## What you are asked to do
Please restate the entries verbatim. The copy should hold no pictures.

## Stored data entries

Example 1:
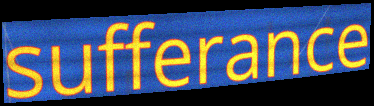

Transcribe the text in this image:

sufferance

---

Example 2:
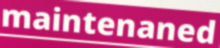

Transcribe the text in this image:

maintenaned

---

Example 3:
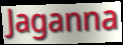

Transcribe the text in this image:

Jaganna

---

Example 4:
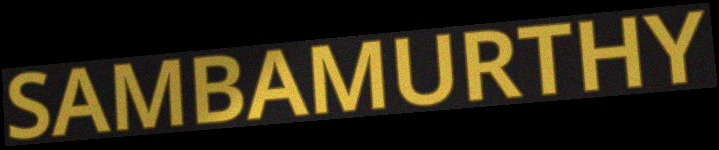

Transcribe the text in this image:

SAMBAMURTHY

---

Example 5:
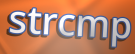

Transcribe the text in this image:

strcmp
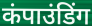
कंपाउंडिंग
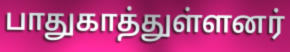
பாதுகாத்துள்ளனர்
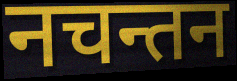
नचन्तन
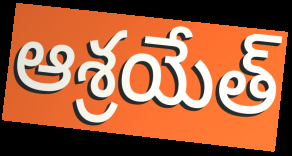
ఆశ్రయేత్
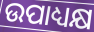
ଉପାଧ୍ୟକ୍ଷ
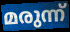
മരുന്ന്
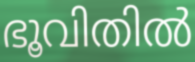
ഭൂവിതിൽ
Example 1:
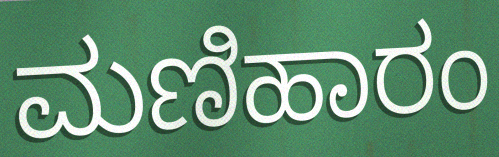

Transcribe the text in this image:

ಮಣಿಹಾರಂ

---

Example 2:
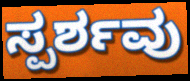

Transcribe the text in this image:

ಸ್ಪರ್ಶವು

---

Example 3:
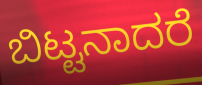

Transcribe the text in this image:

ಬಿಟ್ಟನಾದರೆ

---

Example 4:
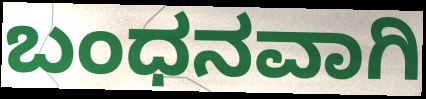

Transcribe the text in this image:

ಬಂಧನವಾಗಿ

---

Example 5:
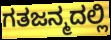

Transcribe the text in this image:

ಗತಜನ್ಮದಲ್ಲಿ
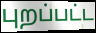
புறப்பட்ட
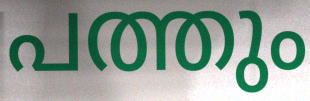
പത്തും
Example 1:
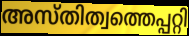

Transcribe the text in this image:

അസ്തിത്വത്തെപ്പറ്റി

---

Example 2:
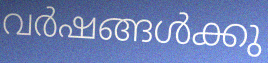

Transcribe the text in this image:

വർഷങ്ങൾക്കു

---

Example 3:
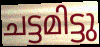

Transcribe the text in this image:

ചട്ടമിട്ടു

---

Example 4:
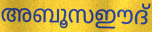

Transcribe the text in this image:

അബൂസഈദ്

## Result of this task
Example 1:

Transcribe the text in this image:

sufferance

---

Example 2:

Transcribe the text in this image:

maintenaned

---

Example 3:

Transcribe the text in this image:

Jaganna

---

Example 4:

Transcribe the text in this image:

SAMBAMURTHY

---

Example 5:

Transcribe the text in this image:

strcmp
कंपाउंडिंग
பாதுகாத்துள்ளனர்
नचन्तन
ఆశ్రయేత్
ଉପାଧ୍ୟକ୍ଷ
മരുന്ന്
ഭൂവിതിൽ
Example 1:

Transcribe the text in this image:

ಮಣಿಹಾರಂ

---

Example 2:

Transcribe the text in this image:

ಸ್ಪರ್ಶವು

---

Example 3:

Transcribe the text in this image:

ಬಿಟ್ಟನಾದರೆ

---

Example 4:

Transcribe the text in this image:

ಬಂಧನವಾಗಿ

---

Example 5:

Transcribe the text in this image:

ಗತಜನ್ಮದಲ್ಲಿ
புறப்பட்ட
പത്തും
Example 1:

Transcribe the text in this image:

അസ്തിത്വത്തെപ്പറ്റി

---

Example 2:

Transcribe the text in this image:

വർഷങ്ങൾക്കു

---

Example 3:

Transcribe the text in this image:

ചട്ടമിട്ടു

---

Example 4:

Transcribe the text in this image:

അബൂസഈദ്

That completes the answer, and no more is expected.